--- SUPPLIED RECORDS ---

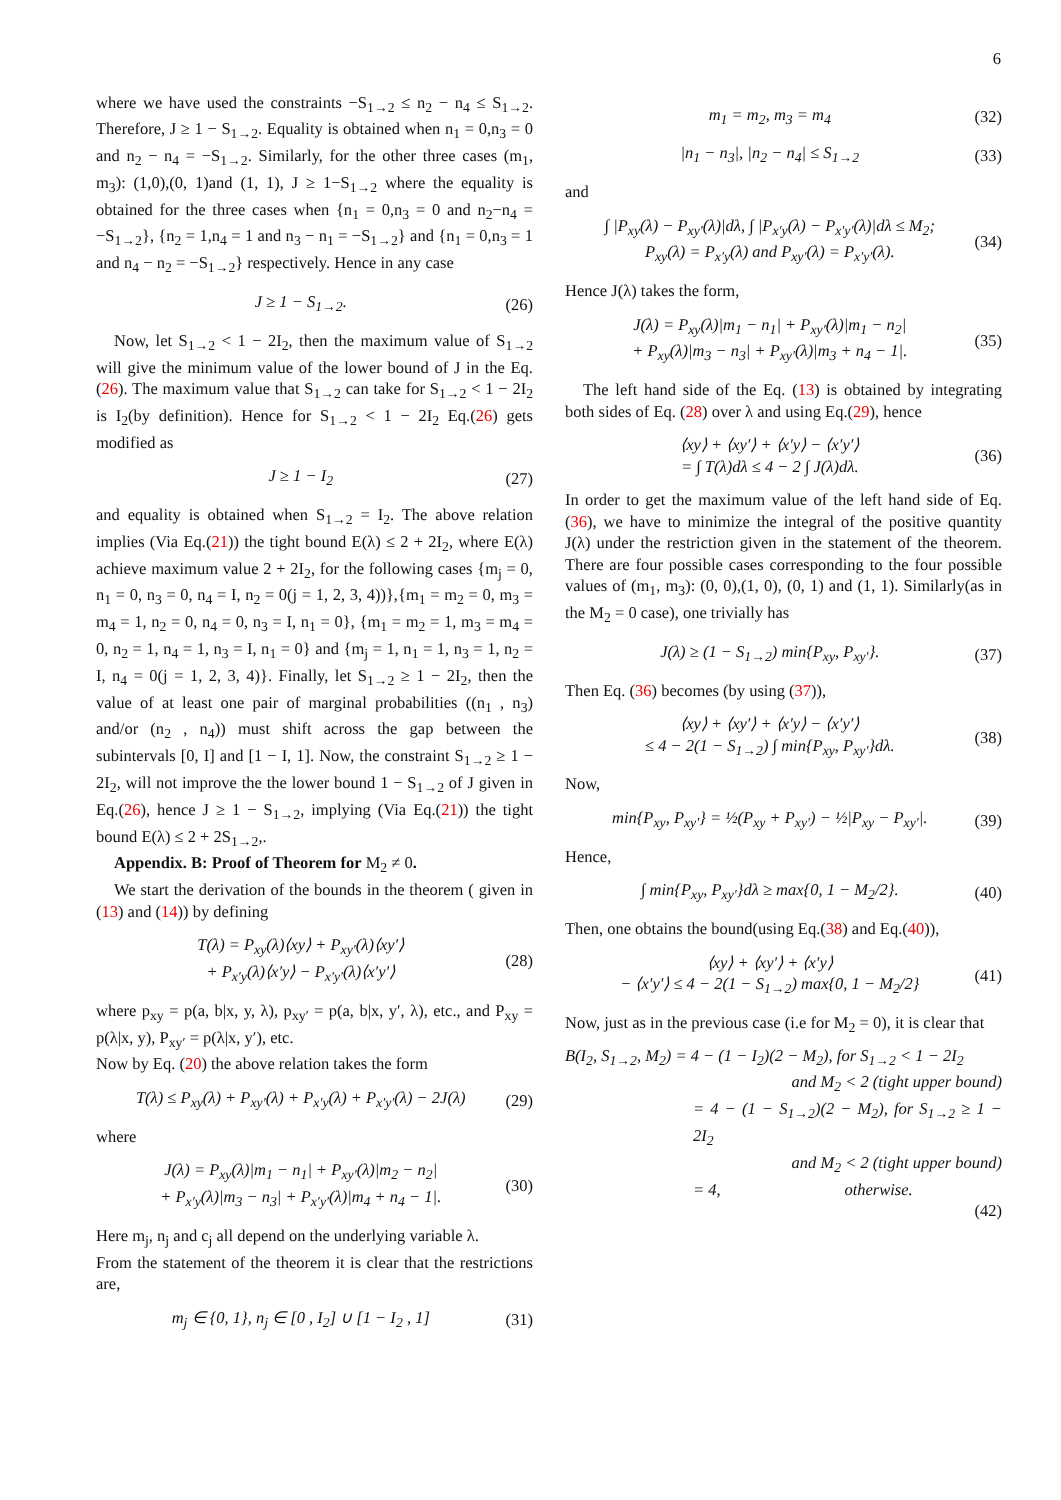6
where we have used the constraints −S<sub>1→2</sub> ≤ n<sub>2</sub> − n<sub>4</sub> ≤ S<sub>1→2</sub>. Therefore, J ≥ 1 − S<sub>1→2</sub>. Equality is obtained when n<sub>1</sub> = 0,n<sub>3</sub> = 0 and n<sub>2</sub> − n<sub>4</sub> = −S<sub>1→2</sub>. Similarly, for the other three cases (m<sub>1</sub>, m<sub>3</sub>): (1,0),(0, 1)and (1, 1), J ≥ 1−S<sub>1→2</sub> where the equality is obtained for the three cases when {n<sub>1</sub> = 0,n<sub>3</sub> = 0 and n<sub>2</sub>−n<sub>4</sub> = −S<sub>1→2</sub>}, {n<sub>2</sub> = 1,n<sub>4</sub> = 1 and n<sub>3</sub> − n<sub>1</sub> = −S<sub>1→2</sub>} and {n<sub>1</sub> = 0,n<sub>3</sub> = 1 and n<sub>4</sub> − n<sub>2</sub> = −S<sub>1→2</sub>} respectively. Hence in any case
J ≥ 1 − S<sub>1→2</sub>. (26)
Now, let S<sub>1→2</sub> < 1 − 2I<sub>2</sub>, then the maximum value of S<sub>1→2</sub> will give the minimum value of the lower bound of J in the Eq.(26). The maximum value that S<sub>1→2</sub> can take for S<sub>1→2</sub> < 1 − 2I<sub>2</sub> is I<sub>2</sub>(by definition). Hence for S<sub>1→2</sub> < 1 − 2I<sub>2</sub> Eq.(26) gets modified as
J ≥ 1 − I<sub>2</sub> (27)
and equality is obtained when S<sub>1→2</sub> = I<sub>2</sub>. The above relation implies (Via Eq.(21)) the tight bound E(λ) ≤ 2 + 2I<sub>2</sub>, where E(λ) achieve maximum value 2 + 2I<sub>2</sub>, for the following cases {m<sub>j</sub> = 0, n<sub>1</sub> = 0, n<sub>3</sub> = 0, n<sub>4</sub> = I, n<sub>2</sub> = 0(j = 1, 2, 3, 4))},{m<sub>1</sub> = m<sub>2</sub> = 0, m<sub>3</sub> = m<sub>4</sub> = 1, n<sub>2</sub> = 0, n<sub>4</sub> = 0, n<sub>3</sub> = I, n<sub>1</sub> = 0}, {m<sub>1</sub> = m<sub>2</sub> = 1, m<sub>3</sub> = m<sub>4</sub> = 0, n<sub>2</sub> = 1, n<sub>4</sub> = 1, n<sub>3</sub> = I, n<sub>1</sub> = 0} and {m<sub>j</sub> = 1, n<sub>1</sub> = 1, n<sub>3</sub> = 1, n<sub>2</sub> = I, n<sub>4</sub> = 0(j = 1, 2, 3, 4)}. Finally, let S<sub>1→2</sub> ≥ 1 − 2I<sub>2</sub>, then the value of at least one pair of marginal probabilities ((n<sub>1</sub> , n<sub>3</sub>) and/or (n<sub>2</sub> , n<sub>4</sub>)) must shift across the gap between the subintervals [0, I] and [1 − I, 1]. Now, the constraint S<sub>1→2</sub> ≥ 1 − 2I<sub>2</sub>, will not improve the the lower bound 1 − S<sub>1→2</sub> of J given in Eq.(26), hence J ≥ 1 − S<sub>1→2</sub>, implying (Via Eq.(21)) the tight bound E(λ) ≤ 2 + 2S<sub>1→2</sub>,.
Appendix. B: Proof of Theorem for M<sub>2</sub> ≠ 0.
We start the derivation of the bounds in the theorem ( given in (13) and (14)) by defining
T(λ) = P<sub>xy</sub>(λ)⟨xy⟩ + P<sub>xy′</sub>(λ)⟨xy′⟩
+ P<sub>x′y</sub>(λ)⟨x′y⟩ − P<sub>x′y′</sub>(λ)⟨x′y′⟩ (28)
where p<sub>xy</sub> = p(a, b|x, y, λ), p<sub>xy′</sub> = p(a, b|x, y′, λ), etc., and P<sub>xy</sub> = p(λ|x, y), P<sub>xy′</sub> = p(λ|x, y′), etc.
Now by Eq. (20) the above relation takes the form
T(λ) ≤ P<sub>xy</sub>(λ) + P<sub>xy′</sub>(λ) + P<sub>x′y</sub>(λ) + P<sub>x′y′</sub>(λ) − 2J(λ) (29)
where
J(λ) = P<sub>xy</sub>(λ)|m<sub>1</sub> − n<sub>1</sub>| + P<sub>xy′</sub>(λ)|m<sub>2</sub> − n<sub>2</sub>|
+ P<sub>x′y</sub>(λ)|m<sub>3</sub> − n<sub>3</sub>| + P<sub>x′y′</sub>(λ)|m<sub>4</sub> + n<sub>4</sub> − 1|. (30)
Here m<sub>j</sub>, n<sub>j</sub> and c<sub>j</sub> all depend on the underlying variable λ.
From the statement of the theorem it is clear that the restrictions are,
m<sub>j</sub> ∈ {0, 1}, n<sub>j</sub> ∈ [0 , I<sub>2</sub>] ∪ [1 − I<sub>2</sub> , 1] (31)
m<sub>1</sub> = m<sub>2</sub>, m<sub>3</sub> = m<sub>4</sub> (32)
|n<sub>1</sub> − n<sub>3</sub>|, |n<sub>2</sub> − n<sub>4</sub>| ≤ S<sub>1→2</sub> (33)
and
∫ |P<sub>xy</sub>(λ) − P<sub>xy′</sub>(λ)|dλ, ∫ |P<sub>x′y</sub>(λ) − P<sub>x′y′</sub>(λ)|dλ ≤ M<sub>2</sub>;
P<sub>xy</sub>(λ) = P<sub>x′y</sub>(λ) and P<sub>xy′</sub>(λ) = P<sub>x′y′</sub>(λ). (34)
Hence J(λ) takes the form,
J(λ) = P<sub>xy</sub>(λ)|m<sub>1</sub> − n<sub>1</sub>| + P<sub>xy′</sub>(λ)|m<sub>1</sub> − n<sub>2</sub>|
+ P<sub>xy</sub>(λ)|m<sub>3</sub> − n<sub>3</sub>| + P<sub>xy′</sub>(λ)|m<sub>3</sub> + n<sub>4</sub> − 1|. (35)
The left hand side of the Eq. (13) is obtained by integrating both sides of Eq. (28) over λ and using Eq.(29), hence
⟨xy⟩ + ⟨xy′⟩ + ⟨x′y⟩ − ⟨x′y′⟩
= ∫ T(λ)dλ ≤ 4 − 2 ∫ J(λ)dλ. (36)
In order to get the maximum value of the left hand side of Eq. (36), we have to minimize the integral of the positive quantity J(λ) under the restriction given in the statement of the theorem. There are four possible cases corresponding to the four possible values of (m<sub>1</sub>, m<sub>3</sub>): (0, 0),(1, 0), (0, 1) and (1, 1). Similarly(as in the M<sub>2</sub> = 0 case), one trivially has
J(λ) ≥ (1 − S<sub>1→2</sub>) min{P<sub>xy</sub>, P<sub>xy′</sub>}. (37)
Then Eq. (36) becomes (by using (37)),
⟨xy⟩ + ⟨xy′⟩ + ⟨x′y⟩ − ⟨x′y′⟩
≤ 4 − 2(1 − S<sub>1→2</sub>) ∫ min{P<sub>xy</sub>, P<sub>xy′</sub>}dλ. (38)
Now,
min{P<sub>xy</sub>, P<sub>xy′</sub>} = ½(P<sub>xy</sub> + P<sub>xy′</sub>) − ½|P<sub>xy</sub> − P<sub>xy′</sub>|. (39)
Hence,
∫ min{P<sub>xy</sub>, P<sub>xy′</sub>}dλ ≥ max{0, 1 − M<sub>2</sub>/2}. (40)
Then, one obtains the bound(using Eq.(38) and Eq.(40)),
⟨xy⟩ + ⟨xy′⟩ + ⟨x′y⟩
− ⟨x′y′⟩ ≤ 4 − 2(1 − S<sub>1→2</sub>) max{0, 1 − M<sub>2</sub>/2} (41)
Now, just as in the previous case (i.e for M<sub>2</sub> = 0), it is clear that
B(I<sub>2</sub>, S<sub>1→2</sub>, M<sub>2</sub>) = 4 − (1 − I<sub>2</sub>)(2 − M<sub>2</sub>), for S<sub>1→2</sub> < 1 − 2I<sub>2</sub>
and M<sub>2</sub> < 2 (tight upper bound)
= 4 − (1 − S<sub>1→2</sub>)(2 − M<sub>2</sub>), for S<sub>1→2</sub> ≥ 1 − 2I<sub>2</sub>
and M<sub>2</sub> < 2 (tight upper bound)
= 4, otherwise.
(42)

---

● TASK GOAL:
Write out each line above containing "form".

● WRITTEN ANSWER:
Now by Eq. (20) the above relation takes the form
Hence J(λ) takes the form,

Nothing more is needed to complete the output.